I recently celebrated my wedding anniversary, having been married to the same woman for thirty-one years without ever straying. Newt Gingrich has been married three times, divorced one wife while she was recovering from surgery, and has had extra-marital affairs.
Guess who is considered the defender of traditional sexual morality?
It’s a strange situation where the political party with more ex-wives than candidates, that houses and defends a disturbingly amoral network of fundamentalist operators, is regarded as the protector of the sanctity of the family. They’re anything but.
I think I understand, though—it doesn’t matter what you do, all that matters is what you say. The Republicans support a version of marriage that rests on tradition, authority, and masculine dominance, and everything they do props up one leg of the tripod or the other. Public piety reinforces religious tradition; the insistence that there is one true form of marriage, between a man and a woman, which represents a legal and social commitment is part of the authoritarian impulse; and of course, if a man steps out of the matrimonial bounds, it’s an expression of machismo and patriotism and entitlement. In a March 7 interview with the Christian Broadcast Network’s David Brody, Gingrich explains his own marital infidelity like this:
There’s no question at times of my life, partially driven by how passionately I felt about this country, that I worked far too hard and that things happened in my life that were not appropriate. And what I can tell you is that when I did things that were wrong, I wasn’t trapped in situation ethics, I was doing things that were wrong, and yet, I was doing it. I found that I felt compelled to seek God’s forgiveness.
Gingrich was cheating on his wife, but it’s OK — because he also tells us that it was wrong and inexcusable, and then he wraps it all up in God and country to make excuses for it. Hypocrisy is acceptable as long as the right words are said to reinforce the public face of propriety.
Now look at those dirty rotten hippies, like me. We say the ties between a couple should be made with respect and affection, not the strictures of law and precedent; letting gays marry, for instance, strengthens the public approval of our kinds of bond, while weakening the authoritarian bonds. Our ideal is a community of equals, while theirs is a hierarchy of power, a relic of Old Testament values in which marrying a woman was like buying a camel, a certification of ownership, and nothing must compromise the Big Man’s possession of properties.

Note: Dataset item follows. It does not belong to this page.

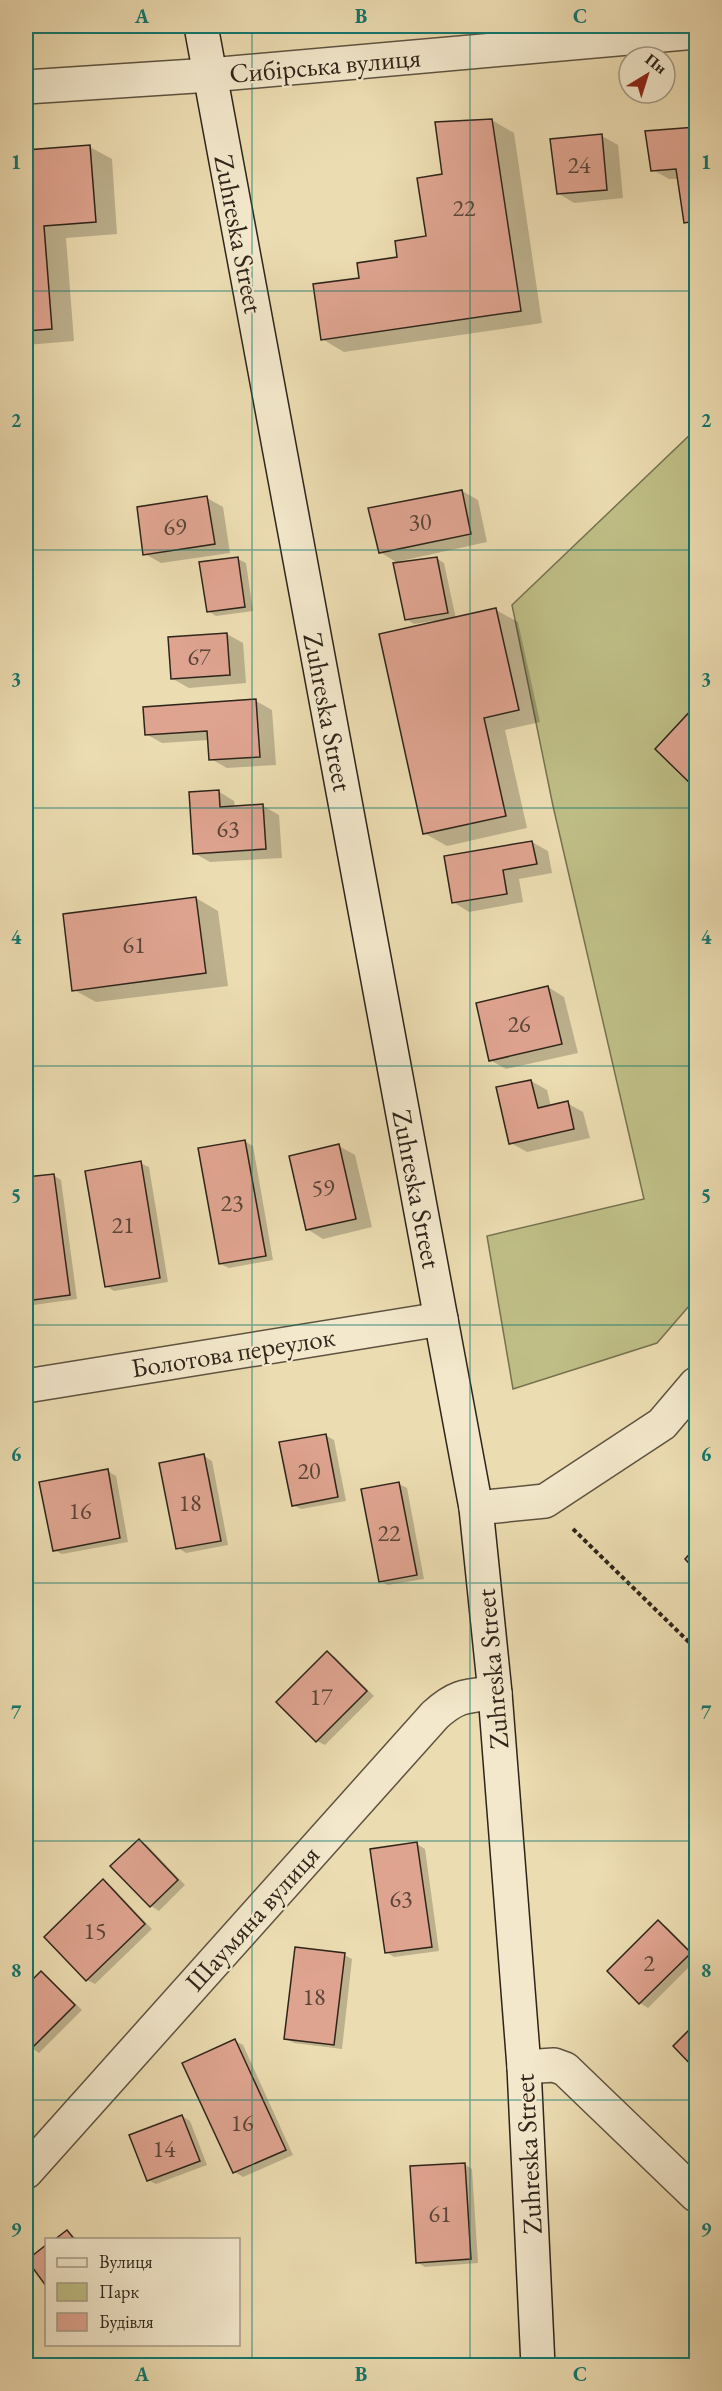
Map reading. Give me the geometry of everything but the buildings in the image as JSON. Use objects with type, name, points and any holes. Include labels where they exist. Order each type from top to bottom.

If we strip marriage of the asymmetry of power, as we must if we allow men to marry men and women to marry women, then we also strip away the man and wife, dominant and submissive, owner and owned, master and servant relationship that characterizes the conservative view of marriage. This is what they want to preserve, and this is what they are talking about when people like Gingrich echo those tired phrases about “Judeo-Christian values” and complain that their “civilization is under attack”. And it is, when we challenge their right to treat one partner, so-called, as chattel.
And once you look at it that way, you see no abuse of their values when Gingrich goes tomcatting around—he’s simply asserting his traditional privilege as the Man.
Paradoxically, though, it turns marriage into a brittle business where women are stressed by subservience and oppression (believe it or not, women are human beings who might resent being treated as servants), and men feel it is their right possess any woman willing to surrender to them. It’s not surprising that their relationships break up in courtroom battles.
I don’t condemn Gingrich for getting divorced, since it just means that so far he has managed to make a couple of women very happy twice. It’s also paradoxical that I see absolutely no problem in dissolving those bonds — if two people aren’t happy together, they should separate — and that that attitude might also make a marriage stronger.
I know. I’ve been married for thirty-one years, and my relationship with my wife is solid. Not because I’ve got her shackled with a prenup, a pile of legal documents, and a willingness to abuse her to keep her in her place, but because we’re comfortable together, she with me and me with her, and there’s no stresses that might tear us apart. With both of us in academic careers, there have been years where we’ve had to live apart, and those separations have been made with complete trust in one another — while we’ve both had times when we’ve “worked far too hard,” and we’ve been “driven” by passions for our work, strangely enough it never seems to have the side effect of sending us shopping for a different mate.
So, just a suggestion: if you want a relationship that lasts, don’t rely on god, lawyers, and social pressure to force it to work. Love and reciprocal trust are the only chains that last, and the only ones that make you feel happy while wearing them.
I think those are the “secular, atheist” values that Newt and his ilk find heretical and threatening. Those values allow me to sit smug and content in a happy home while watching authoritarians discard wives.